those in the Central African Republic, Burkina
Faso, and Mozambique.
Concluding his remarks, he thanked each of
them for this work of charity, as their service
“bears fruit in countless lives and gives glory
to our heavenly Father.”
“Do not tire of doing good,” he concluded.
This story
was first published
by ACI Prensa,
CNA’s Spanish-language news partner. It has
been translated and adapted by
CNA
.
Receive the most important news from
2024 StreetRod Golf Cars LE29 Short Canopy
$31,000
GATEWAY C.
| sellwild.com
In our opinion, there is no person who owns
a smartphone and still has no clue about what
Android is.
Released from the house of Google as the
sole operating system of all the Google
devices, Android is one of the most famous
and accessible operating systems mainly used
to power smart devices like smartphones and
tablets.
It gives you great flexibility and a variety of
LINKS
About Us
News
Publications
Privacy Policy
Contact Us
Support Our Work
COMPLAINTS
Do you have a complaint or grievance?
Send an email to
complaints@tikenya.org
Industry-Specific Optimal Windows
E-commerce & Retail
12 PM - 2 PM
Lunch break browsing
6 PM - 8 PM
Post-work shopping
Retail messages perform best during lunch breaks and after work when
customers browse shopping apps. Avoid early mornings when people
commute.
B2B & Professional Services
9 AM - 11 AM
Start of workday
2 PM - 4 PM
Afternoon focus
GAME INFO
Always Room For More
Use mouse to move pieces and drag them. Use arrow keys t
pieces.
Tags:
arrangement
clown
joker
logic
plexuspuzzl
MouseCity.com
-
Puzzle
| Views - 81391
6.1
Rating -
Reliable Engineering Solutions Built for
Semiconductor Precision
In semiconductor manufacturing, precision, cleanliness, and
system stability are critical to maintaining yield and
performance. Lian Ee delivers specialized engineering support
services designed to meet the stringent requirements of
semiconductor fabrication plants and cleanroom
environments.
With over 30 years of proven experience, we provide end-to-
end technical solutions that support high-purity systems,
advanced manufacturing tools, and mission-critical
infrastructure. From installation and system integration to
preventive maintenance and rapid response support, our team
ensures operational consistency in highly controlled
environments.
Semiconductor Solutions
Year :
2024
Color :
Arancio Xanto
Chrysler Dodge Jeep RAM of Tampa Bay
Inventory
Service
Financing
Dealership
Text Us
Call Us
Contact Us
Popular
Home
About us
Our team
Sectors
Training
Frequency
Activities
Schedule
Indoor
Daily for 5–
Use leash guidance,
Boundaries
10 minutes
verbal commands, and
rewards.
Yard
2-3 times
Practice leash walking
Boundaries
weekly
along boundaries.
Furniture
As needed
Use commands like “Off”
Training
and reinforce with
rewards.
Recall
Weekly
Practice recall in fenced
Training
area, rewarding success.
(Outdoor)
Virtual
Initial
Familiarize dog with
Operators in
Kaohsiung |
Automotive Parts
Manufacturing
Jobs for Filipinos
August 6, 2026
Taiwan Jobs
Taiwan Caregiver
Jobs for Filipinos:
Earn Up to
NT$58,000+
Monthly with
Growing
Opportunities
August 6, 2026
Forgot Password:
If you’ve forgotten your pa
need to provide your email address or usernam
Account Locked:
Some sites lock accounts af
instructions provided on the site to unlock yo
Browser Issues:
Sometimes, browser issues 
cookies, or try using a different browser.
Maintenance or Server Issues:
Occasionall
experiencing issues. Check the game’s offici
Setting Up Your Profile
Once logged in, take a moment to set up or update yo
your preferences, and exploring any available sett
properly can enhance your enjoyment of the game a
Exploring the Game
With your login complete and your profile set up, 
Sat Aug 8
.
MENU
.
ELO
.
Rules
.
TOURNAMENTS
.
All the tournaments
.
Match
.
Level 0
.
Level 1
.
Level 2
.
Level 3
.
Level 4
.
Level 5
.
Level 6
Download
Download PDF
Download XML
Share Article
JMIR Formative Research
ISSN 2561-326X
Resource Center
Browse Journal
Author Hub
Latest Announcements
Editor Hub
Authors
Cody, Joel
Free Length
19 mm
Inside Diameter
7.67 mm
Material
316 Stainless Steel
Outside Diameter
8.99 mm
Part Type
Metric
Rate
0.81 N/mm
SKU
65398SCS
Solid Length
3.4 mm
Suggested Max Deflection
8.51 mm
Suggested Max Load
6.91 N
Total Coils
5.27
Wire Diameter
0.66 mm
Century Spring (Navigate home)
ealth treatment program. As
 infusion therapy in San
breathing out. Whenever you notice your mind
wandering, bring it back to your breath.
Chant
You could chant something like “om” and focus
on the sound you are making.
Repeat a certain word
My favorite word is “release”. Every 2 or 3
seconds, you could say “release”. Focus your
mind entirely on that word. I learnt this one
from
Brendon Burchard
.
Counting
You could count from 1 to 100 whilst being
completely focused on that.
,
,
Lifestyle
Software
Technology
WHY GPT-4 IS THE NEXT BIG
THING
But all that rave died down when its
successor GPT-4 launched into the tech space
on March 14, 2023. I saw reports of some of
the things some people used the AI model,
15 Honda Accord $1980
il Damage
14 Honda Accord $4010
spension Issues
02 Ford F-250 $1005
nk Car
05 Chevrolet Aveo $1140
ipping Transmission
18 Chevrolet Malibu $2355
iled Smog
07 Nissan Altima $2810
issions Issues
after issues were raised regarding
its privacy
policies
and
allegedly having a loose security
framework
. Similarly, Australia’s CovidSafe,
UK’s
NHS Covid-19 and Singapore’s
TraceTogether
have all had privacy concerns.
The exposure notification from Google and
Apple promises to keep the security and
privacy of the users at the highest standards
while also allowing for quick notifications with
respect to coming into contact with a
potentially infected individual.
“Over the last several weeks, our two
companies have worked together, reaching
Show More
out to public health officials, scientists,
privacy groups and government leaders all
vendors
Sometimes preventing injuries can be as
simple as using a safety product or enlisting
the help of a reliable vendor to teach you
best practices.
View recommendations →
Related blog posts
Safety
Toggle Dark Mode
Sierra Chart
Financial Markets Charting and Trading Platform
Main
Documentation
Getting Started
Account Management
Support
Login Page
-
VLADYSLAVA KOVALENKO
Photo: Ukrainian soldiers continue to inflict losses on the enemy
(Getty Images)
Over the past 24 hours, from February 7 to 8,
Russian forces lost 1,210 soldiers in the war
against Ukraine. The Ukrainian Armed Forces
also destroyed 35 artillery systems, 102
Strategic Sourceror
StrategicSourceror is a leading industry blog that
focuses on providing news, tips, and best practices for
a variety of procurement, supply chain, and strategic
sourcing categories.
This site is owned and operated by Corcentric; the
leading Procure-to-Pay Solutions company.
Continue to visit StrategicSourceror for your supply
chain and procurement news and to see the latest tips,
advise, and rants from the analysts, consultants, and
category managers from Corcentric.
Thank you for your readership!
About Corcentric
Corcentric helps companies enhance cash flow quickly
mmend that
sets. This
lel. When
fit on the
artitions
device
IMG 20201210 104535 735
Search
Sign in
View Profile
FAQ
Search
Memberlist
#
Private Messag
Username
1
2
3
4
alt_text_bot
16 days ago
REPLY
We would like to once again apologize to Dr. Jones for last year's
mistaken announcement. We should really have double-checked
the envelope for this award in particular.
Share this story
....
**Instructions to follow**
Could you repeat the data from its first line through the line containing "It gives you", with "charity" changed to "kindness" and everything else left as is?

**Your solution**
those in the Central African Republic, Burkina
Faso, and Mozambique.
Concluding his remarks, he thanked each of
them for this work of kindness, as their service
“bears fruit in countless lives and gives glory
to our heavenly Father.”
“Do not tire of doing good,” he concluded.
This story
was first published
by ACI Prensa,
CNA’s Spanish-language news partner. It has
been translated and adapted by
CNA
.
Receive the most important news from
2024 StreetRod Golf Cars LE29 Short Canopy
$31,000
GATEWAY C.
| sellwild.com
In our opinion, there is no person who owns
a smartphone and still has no clue about what
Android is.
Released from the house of Google as the
sole operating system of all the Google
devices, Android is one of the most famous
and accessible operating systems mainly used
to power smart devices like smartphones and
tablets.
It gives you great flexibility and a variety of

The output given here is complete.